Stewardship

Birds On Wires

 

I always enjoy seeing how birds space themselves along a wire. How do they know when close is too close? I’ve watched them land in a space that seems wide enough to maintain a proper distance between them and their neighbors, but if it isn’t enough they’ll adjust. And then there’s the individual, seen here, who prefers to be alone. Or is he just waiting for a spot?

In this image, the additional elements of sky and jet trail evoke in me a sense of how the earth is filling up. Is there space enough for everyone? Will there be in the future, considering the trend in population growth? We’re definitely crowding out wildlife. “Lions and tigers and bears, oh my!” Considering the increasing loss of habitat, where can the birds and animals go? Where can we go to avoid traffic, street noise, apocalyptic movies and television hype?

Some folks say the planet is finite and fear that, if we keep multiplying, the quality of life for everyone will deteriorate until the earth becomes uninhabitable. My preferred perspective has two parts: that expansion is the norm at all levels, from atoms to universe, and life makes more of itself while matter transforms to accommodate increasing complexity. As we know from the tumultuous geologic past and the history of civilizations, evolution does not favor individuals. Rather, it favors expansion—now most noticeably from a human perspective in the form of increased complexity and consciousness. So I tend to view the increasing human use of space on earth and everything that’s expanding within it, as life’s way of providing the pressure we need in order to learn effective and responsible planetary management. Stewardship. It can be uncomfortable and chaotic, even tragic, but sometimes that’s how we learn.

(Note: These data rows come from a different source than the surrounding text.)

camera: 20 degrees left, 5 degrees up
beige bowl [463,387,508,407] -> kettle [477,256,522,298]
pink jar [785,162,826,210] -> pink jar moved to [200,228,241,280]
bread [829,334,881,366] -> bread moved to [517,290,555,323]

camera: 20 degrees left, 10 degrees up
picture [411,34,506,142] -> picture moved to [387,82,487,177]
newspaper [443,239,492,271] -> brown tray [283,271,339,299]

Like those birds on the wire, we are all watching and seeking in our own way, relating and adjusting to life as it becomes more complex. Intolerance, the clash of ideologies, environmental irresponsibility and climate change are some of the predominant and long-term forces that are providing the impetus for humanity to learn and implement appropriate and responsible management systems and processes that are life affirming and sustainable—at every level and in the long term. Evolution favors the big picture. It brought forth life and intelligence. Now it’s up to us to care of its parts, the members that have the capacity to envision and co-create. As the song goes, “We have the whole world in our hands.” Is there enough space for everyone? Will the apocalyptic movies and television programs contributing to a self-fulfilling prophecy? Or will we build a world that works for everyone, in harmony with nature? No doubt, one way for some of us to learn, is to see what we don’t want.

From a whole-systems evolutionary perspective, individual integrity and species survival have less to do with fitness, wealth, governance or who has the most or “badder” weapons of mass destruction. It has far more to do with how we perceive and think about ourselves, each other and the world. Breakdowns such as war, crime, corruption and even domestic violence and incivility are telling us current modes of thinking are not working. They’re leading us down a more divisive and destructive path.

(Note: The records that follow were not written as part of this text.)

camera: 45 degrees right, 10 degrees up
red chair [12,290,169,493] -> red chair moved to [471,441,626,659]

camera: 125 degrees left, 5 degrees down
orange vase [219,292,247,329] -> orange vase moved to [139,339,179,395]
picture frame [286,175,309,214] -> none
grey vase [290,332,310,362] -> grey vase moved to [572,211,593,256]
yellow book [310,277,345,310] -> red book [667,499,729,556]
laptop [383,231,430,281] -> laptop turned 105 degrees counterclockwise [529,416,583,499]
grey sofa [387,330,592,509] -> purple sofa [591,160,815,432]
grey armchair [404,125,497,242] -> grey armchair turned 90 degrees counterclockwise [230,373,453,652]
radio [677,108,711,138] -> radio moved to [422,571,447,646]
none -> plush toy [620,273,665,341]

Viewed constructively, the established paradigms of separation and fear are forces that are pressuring us to adopt a shift toward unity and love., from “subdue the earth; me first, last and always,” to “respect the earth; we will prosper together or perish together.” Beyond sentimentality and wishful thinking, love, compassion and collaboration are the practical and realistic forces that encourage us to respond more appropriately to change. They transcend narrow and limited, short term, winners and loosers thinking. Crisis precedes transformation, it doesn’t block it. The pressures we’re experiencing may be nature’s way of showing us how we’ve been creating, prompting us to change course so we can build a world that works for everyone including the lions and tigers and bears. And birds. Oh yes!

Stewardship is the willingness to be accountable for the well-being of a larger organization by operating in service, rather than in control, of those around us.

Peter Block

About This Image

Birds On A Wire

File: DC 5994

Bloomington Rd. Champaign, IL

I’d been traveling the county roads of mid-state Illinois, photographing fields of corn and cottony clouds. Toward evening I stopped to photograph the reflection of cattails in a small corporate pond. The water was still and with the sun going down, the reflections were dark and pristine. As often happens, I walked back to the car and saw another opportunity—the birds on wires.

My first thought was to wait until the jet trail passed before taking the shot, but then I was in place and the ISO setting on the digital camera was proper for the darkening sky, so I made some exposures with and without the jet trail.

When I viewed the images on the computer, the jet trail was barely visible and the sky was brighter than expected. Using the adjustment tools in Lightroom, I was able to darken the sky at the top—enough for the jet trail to show—and increase the saturation of the magenta sky so there was some blended separation from the blue clouds.

All the while I was photographing, the birds kept changing position—and the dynamic of the shot. Fortunately, this one had all the elements aligned. And that’s what separated it from the other exposures, making it evocative for me. The little guy on the wire all by himself was a gift. With him out of the picture, my contemplation would likely have been very different. It’s a tiny difference that made a big difference.